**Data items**
● ● ● ●

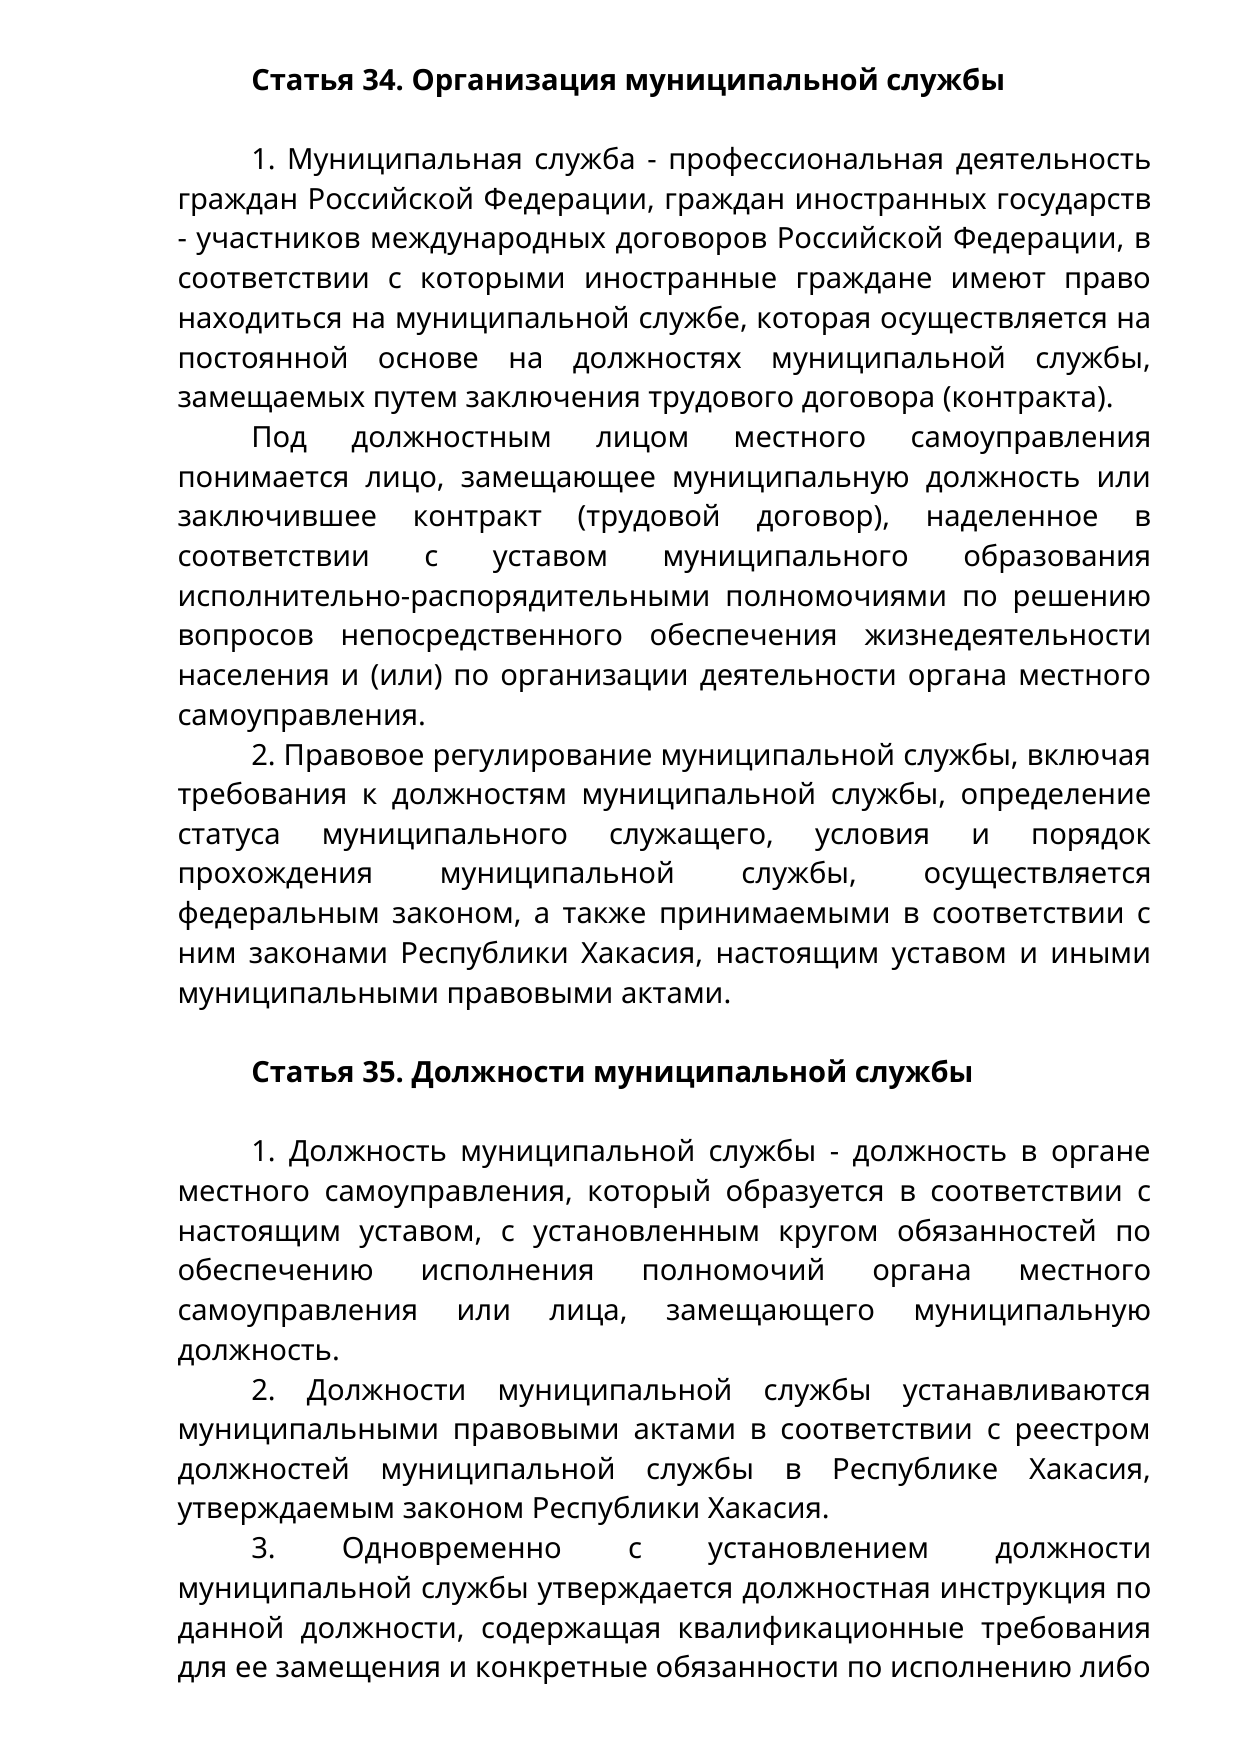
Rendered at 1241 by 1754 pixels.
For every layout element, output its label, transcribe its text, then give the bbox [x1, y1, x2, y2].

subtitle Статья 35. Должности муниципальной службы [177, 1051, 1152, 1091]
text 1. Муниципальная служба - профессиональная деятельность граждан Российской Федерации, граждан иностранных государств - участников международных договоров Российской Федерации, в соответствии с которыми иностранные граждане имеют право находиться на муниципальной службе, которая осуществляется на постоянной основе на должностях муниципальной службы, замещаемых путем заключения трудового договора (контракта). [177, 138, 1152, 416]
text 1. Должность муниципальной службы - должность в органе местного самоуправления, который образуется в соответствии с настоящим уставом, с установленным кругом обязанностей по обеспечению исполнения полномочий органа местного самоуправления или лица, замещающего муниципальную должность. [177, 1131, 1152, 1369]
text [177, 1527, 1152, 1686]
text 2. Должности муниципальной службы устанавливаются муниципальными правовыми актами в соответствии с реестром должностей муниципальной службы в Республике Хакасия, утверждаемым законом Республики Хакасия. [177, 1369, 1152, 1527]
text Под должностным лицом местного самоуправления понимается лицо, замещающее муниципальную должность или заключившее контракт (трудовой договор), наделенное в соответствии с уставом муниципального образования исполнительно-распорядительными полномочиями по решению вопросов непосредственного обеспечения жизнедеятельности населения и (или) по организации деятельности органа местного самоуправления. [177, 416, 1152, 734]
text Статья 34. Организация муниципальной службы [177, 59, 1152, 99]
text 2. Правовое регулирование муниципальной службы, включая требования к должностям муниципальной службы, определение статуса муниципального служащего, условия и порядок прохождения муниципальной службы, осуществляется федеральным законом, а также принимаемыми в соответствии с ним законами Республики Хакасия, настоящим уставом и иными муниципальными правовыми актами. [177, 734, 1152, 1012]
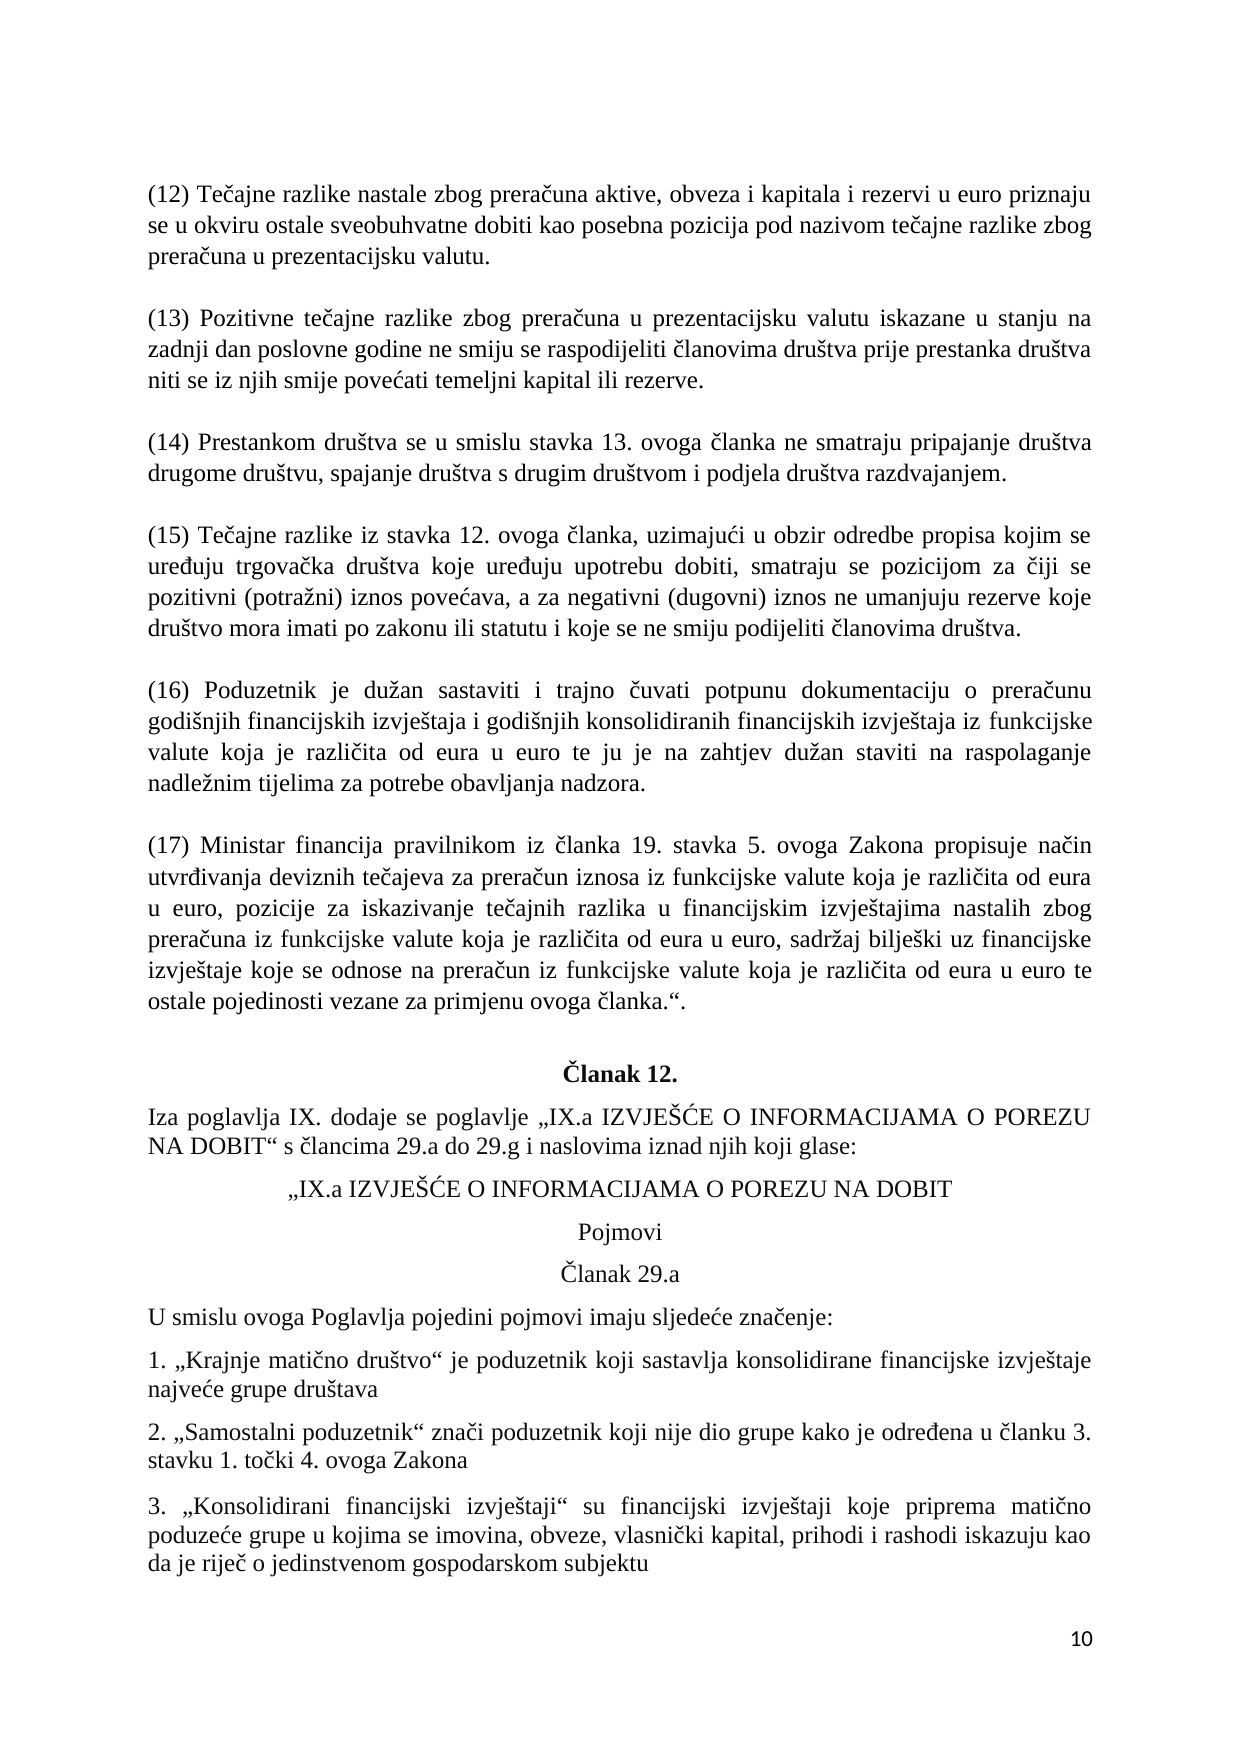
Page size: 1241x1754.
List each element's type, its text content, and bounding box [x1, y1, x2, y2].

● ● ● ●

The lines to be quoted run from the line containing "text [177, 1527, 1152, 1686]" through the end of the entries above, both included; quote them exactly and leave out any pictures.

text [177, 1527, 1152, 1686]
text 2. Должности муниципальной службы устанавливаются муниципальными правовыми актами в соответствии с реестром должностей муниципальной службы в Республике Хакасия, утверждаемым законом Республики Хакасия. [177, 1369, 1152, 1527]
text Под должностным лицом местного самоуправления понимается лицо, замещающее муниципальную должность или заключившее контракт (трудовой договор), наделенное в соответствии с уставом муниципального образования исполнительно-распорядительными полномочиями по решению вопросов непосредственного обеспечения жизнедеятельности населения и (или) по организации деятельности органа местного самоуправления. [177, 416, 1152, 734]
text Статья 34. Организация муниципальной службы [177, 59, 1152, 99]
text 2. Правовое регулирование муниципальной службы, включая требования к должностям муниципальной службы, определение статуса муниципального служащего, условия и порядок прохождения муниципальной службы, осуществляется федеральным законом, а также принимаемыми в соответствии с ним законами Республики Хакасия, настоящим уставом и иными муниципальными правовыми актами. [177, 734, 1152, 1012]
Page size: 1241x1754.
List each element's type, its text content, and bounding box [x1, y1, x2, y2].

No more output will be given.